I actually went to college for it. This is a while ago—I graduated in '03 in web development, in interactive CD-ROM development. At the time CDs were really big. CD-ROM games and stuff like that.
Back then, if you were a front end developer, it was more common to not only develop but also to design the interface. I really like the design part; I would pump out designs a lot early on. And then it seemed like the industry changed and said, "From now on you either go this way, design, or you go this way, front end code." So I just stuck with the code side. It was just a little bit more interesting to do, the interactive stuff, than design, but I still like design.
What do you like to do outside of work?
I love baseball and I love old video games, retro video games. I have an arcade and love tinkering with that and adding new games to it. And I love old vintage video games and learning about them. And then following the White Sox.
Art too, I've been doing some art stuff, just personally on the side lately. Getting into painting. I haven't done it for like 20 years and just all of a sudden, a month ago I'm like, "Why don't I paint anymore?"
What attracted you to Nansen, and why did you choose to work here?
Full disclosure: my sister recommended me for the job. She works at Nansen, and she told me about it for a year. She told me, "You work on different projects. You'll work with different people. You'll be more responsible for things than just one or two parts of a website." So I thought that it was really cool to wear many hats.

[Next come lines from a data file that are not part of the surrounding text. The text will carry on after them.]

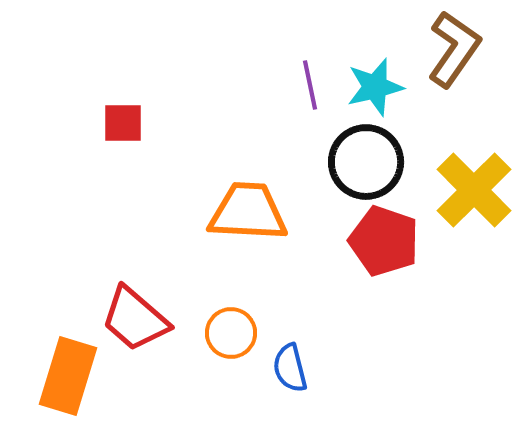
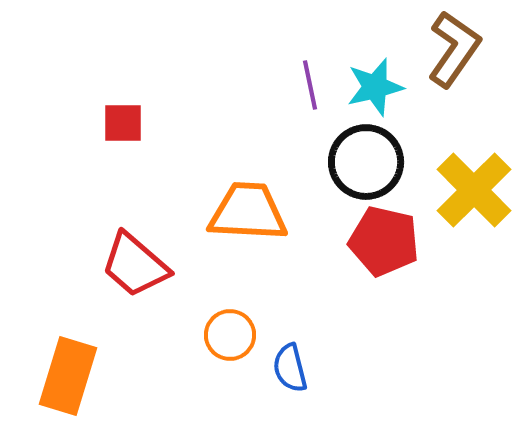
red pentagon: rotated 6 degrees counterclockwise
red trapezoid: moved 54 px up
orange circle: moved 1 px left, 2 px down
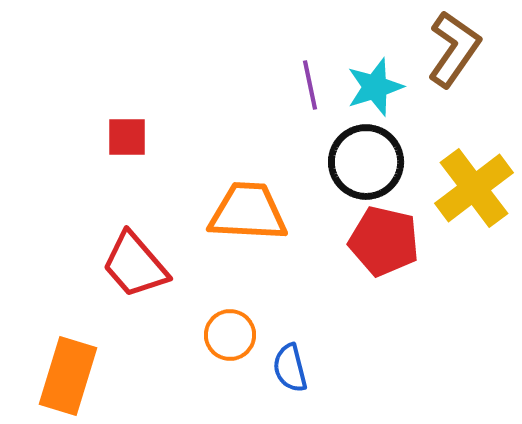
cyan star: rotated 4 degrees counterclockwise
red square: moved 4 px right, 14 px down
yellow cross: moved 2 px up; rotated 8 degrees clockwise
red trapezoid: rotated 8 degrees clockwise
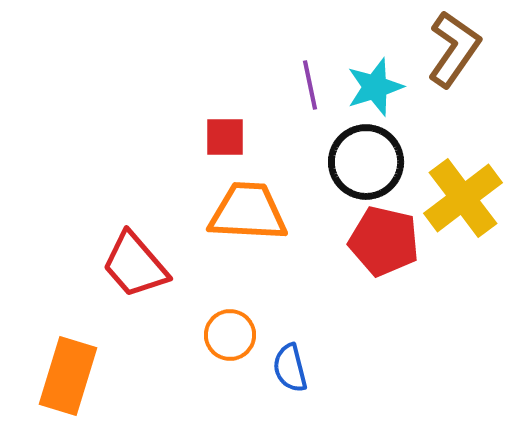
red square: moved 98 px right
yellow cross: moved 11 px left, 10 px down
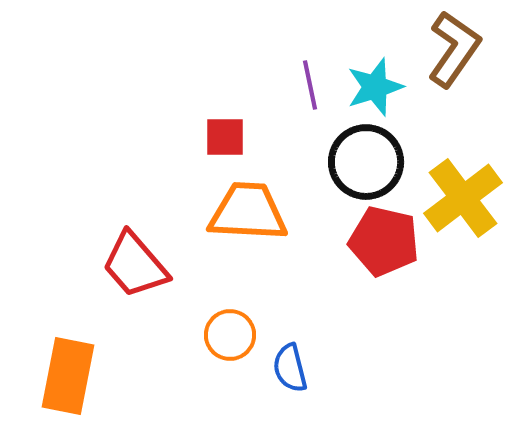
orange rectangle: rotated 6 degrees counterclockwise
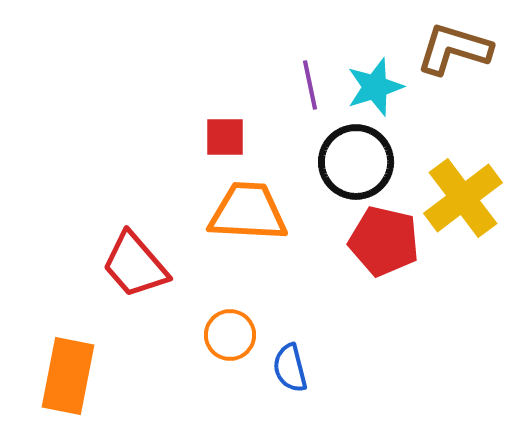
brown L-shape: rotated 108 degrees counterclockwise
black circle: moved 10 px left
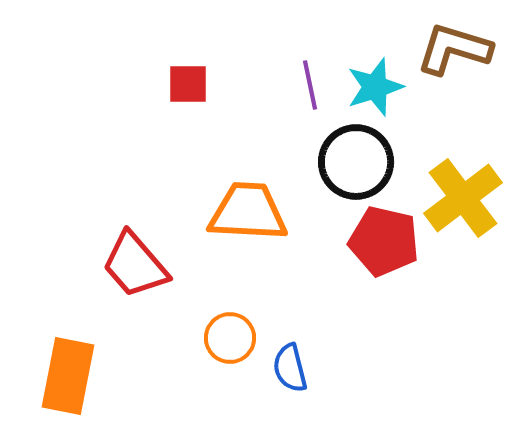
red square: moved 37 px left, 53 px up
orange circle: moved 3 px down
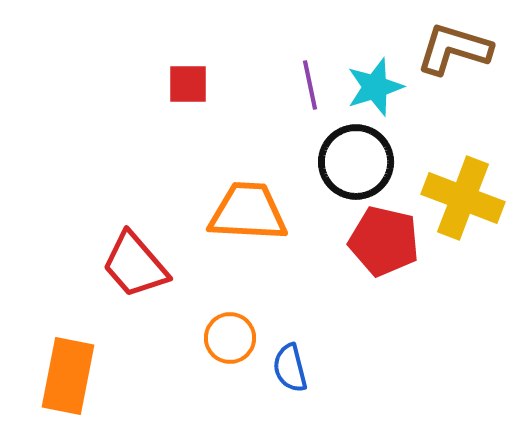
yellow cross: rotated 32 degrees counterclockwise
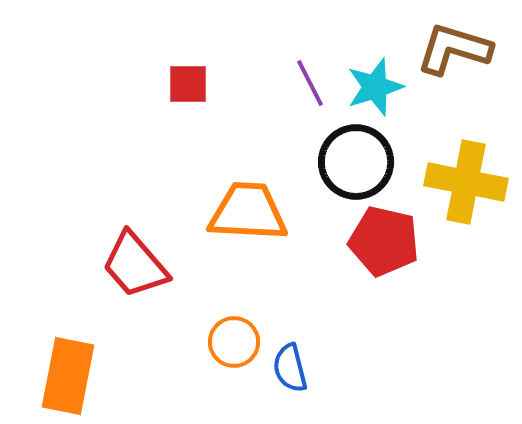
purple line: moved 2 px up; rotated 15 degrees counterclockwise
yellow cross: moved 3 px right, 16 px up; rotated 10 degrees counterclockwise
orange circle: moved 4 px right, 4 px down
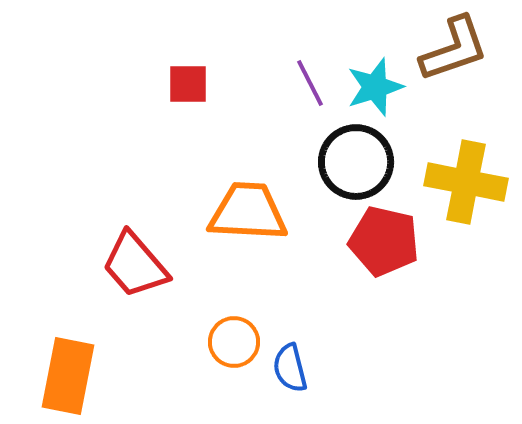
brown L-shape: rotated 144 degrees clockwise
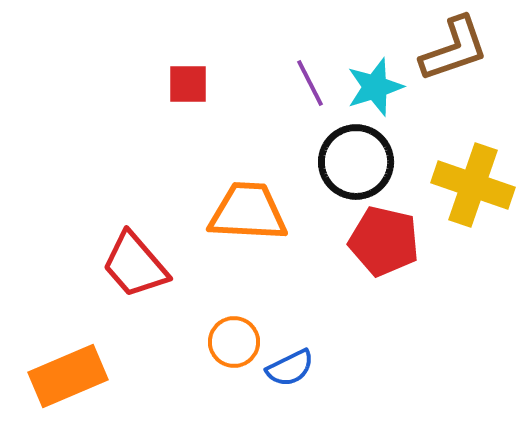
yellow cross: moved 7 px right, 3 px down; rotated 8 degrees clockwise
blue semicircle: rotated 102 degrees counterclockwise
orange rectangle: rotated 56 degrees clockwise
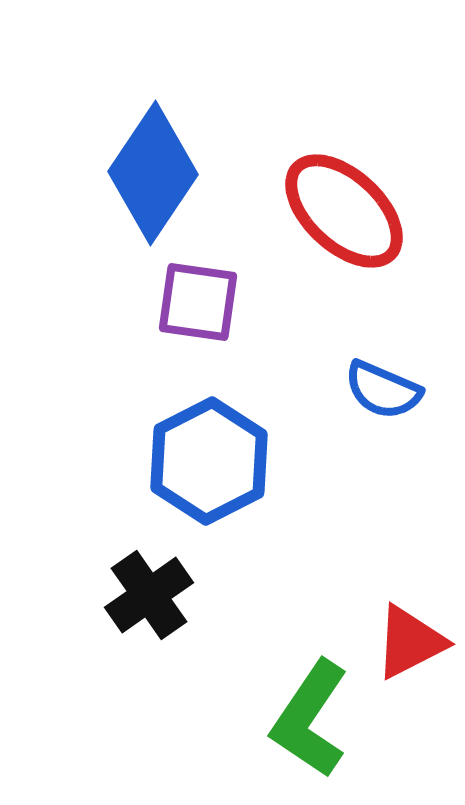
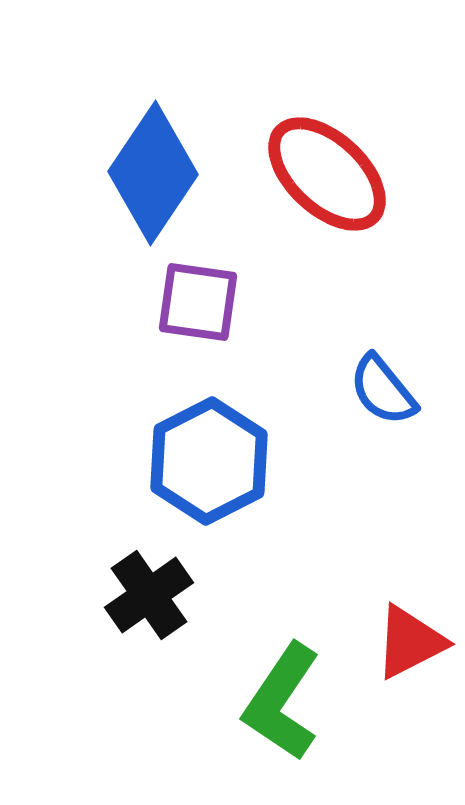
red ellipse: moved 17 px left, 37 px up
blue semicircle: rotated 28 degrees clockwise
green L-shape: moved 28 px left, 17 px up
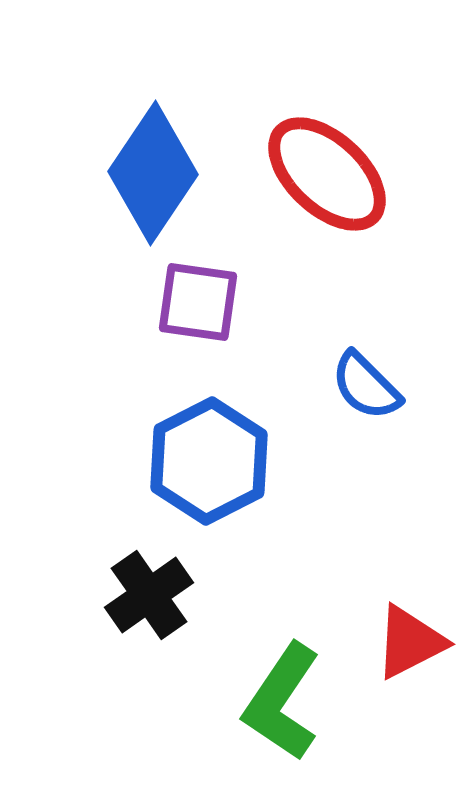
blue semicircle: moved 17 px left, 4 px up; rotated 6 degrees counterclockwise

Some of the previous web dev jobs I’ve had were factories. You're like a cog in the wheel and you mainly focus on one or two areas of development. After meeting with Nansen for the first time, I liked how it was a really open environment. You could talk to anybody. Everywhere else I worked, there were cubicles, there was more bureaucracy in that. And here, I was surprised to see the bosses sitting at the same tables.
What do you think is unique about Nansen's work?
It seems like we have an internal philosophy that we could do anything. We could do anything as long as we have time.
Other places are often very different—it's just like, "Well, we don't budget for that. We don't value your time to do something new or something different. Do that on your own time." Here, we have dedicated time, every couple weeks, to spend four hours working on whatever project you want, as long as it's related to your career. I don't have much time to spend on that these days. I wish there was more time to be honest, but anyway, it's nice that we offer that. That's unique. Not a lot of companies do that.
What are some of the four-hour projects you’ve worked on in the past?
Just building a website for myself to store some recipes that I come up with. And I've researched things, just random topics on the web in 3D and bringing 3D to the web; and experimenting with newer technologies like that which I don't have time during the work day to look into. I've definitely learned a lot, and ended up using bits of that work in real projects as well. It's just nice to not be stressed by completing research in X number of hours. You could just, no limits, read at your own pace, learn at your own pace. And that's really cool.
I really like 3D on the web. Interacting with 3D interfaces either through AR or VR on the web. I think that's really cool.
Have you been able to apply something you learned in a side project to a client project?
Yeah. There's that 3D thing I was talking about—we just launched a page using this concept. I ended up using that same code as a boilerplate, basically, for the work that came out of it. It was to demonstrate rotating a 3D object on a webpage and have the mouse cursor follow that. And there was some animation involved in that too. It was that concept that I first worked on, and we ended up using it in a live project.